• _PROBLEM DETAILS_: In the article on Google's support for the Genesis Mission, rewrite the passage starting at "On December 19, 2025, Google" and ending at "for AGI development.", swapping "frontier AI tools" for "cutting-edge AI tools".

• _EXTRACTED TEXT_:
☆ ☆ ☆ ☆ ☆

On December 19, 2025, Google Public Sector outlined how it will support the U.S. Department of Energy’s Genesis Mission using its Gemini for Government platform and tools from Google DeepMind. The company said all 17 DOE national laboratories will gain accelerated access to frontier AI tools, starting with the AI co-scientist system built on Gemini.
This article aggregates reporting from 2 news sources. The TL;DR is AI-generated from original reporting. Race to AGI's analysis provides editorial context on implications for AGI development.
Genesis Mission is shaping up to be the U.S. government’s flagship testbed for AI-accelerated science, and Google just secured a front-row seat. By wiring Gemini for Government directly into the national lab system, Google isn’t just selling cloud credits—it’s embedding its frontier models into the workflows of some of the world’s most advanced scientific institutions. That gives it privileged feedback loops on how agentic systems perform on hard, real-world problems in fusion, materials, and climate.
Strategically, this is Google’s answer to OpenAI’s ‘OpenAI for Science’ initiative with DOE. Both are betting that the path to AGI runs through scientific reasoning and high-fidelity simulation, not just chat UIs. Whoever becomes the default “AI co-scientist” inside government labs will influence not only research priorities but also standards for safety, evaluation and model integration with HPC. For the broader race, Genesis is a force multiplier: it connects vast public datasets, exascale supercomputers and frontier models into one platform, accelerating the experimentation cycle that generates the data and capabilities next-generation AGI systems will be trained on.

☆ ☆ ☆ ☆ ☆

• _AVAILABLE DATA_:
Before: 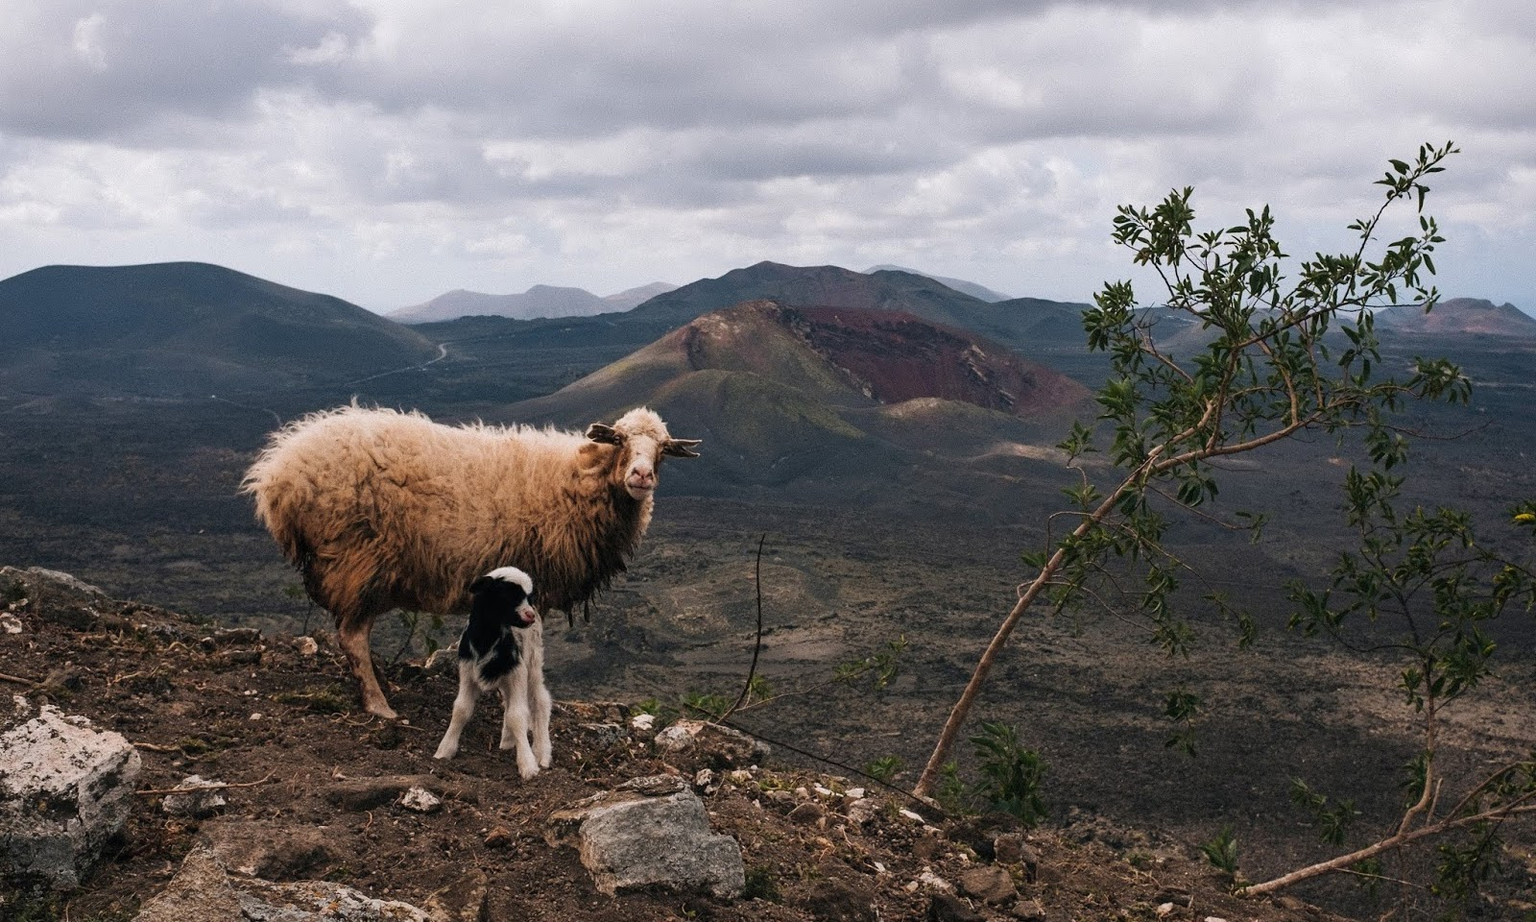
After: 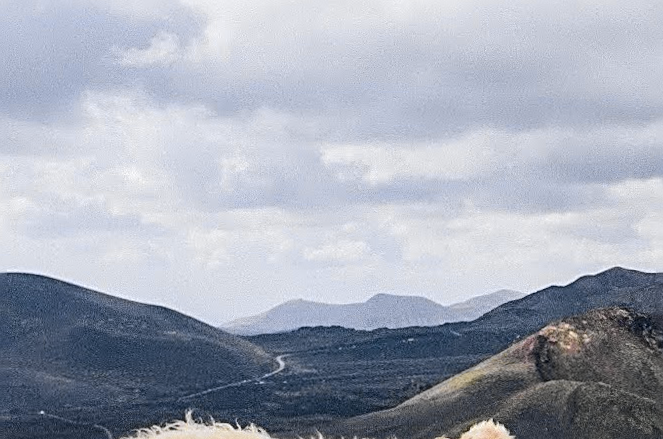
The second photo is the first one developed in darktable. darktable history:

☆ ☆ ☆ ☆ ☆

• _TASK RESULT_:
On December 19, 2025, Google Public Sector outlined how it will support the U.S. Department of Energy’s Genesis Mission using its Gemini for Government platform and tools from Google DeepMind. The company said all 17 DOE national laboratories will gain accelerated access to cutting-edge AI tools, starting with the AI co-scientist system built on Gemini.
This article aggregates reporting from 2 news sources. The TL;DR is AI-generated from original reporting. Race to AGI's analysis provides editorial context on implications for AGI development.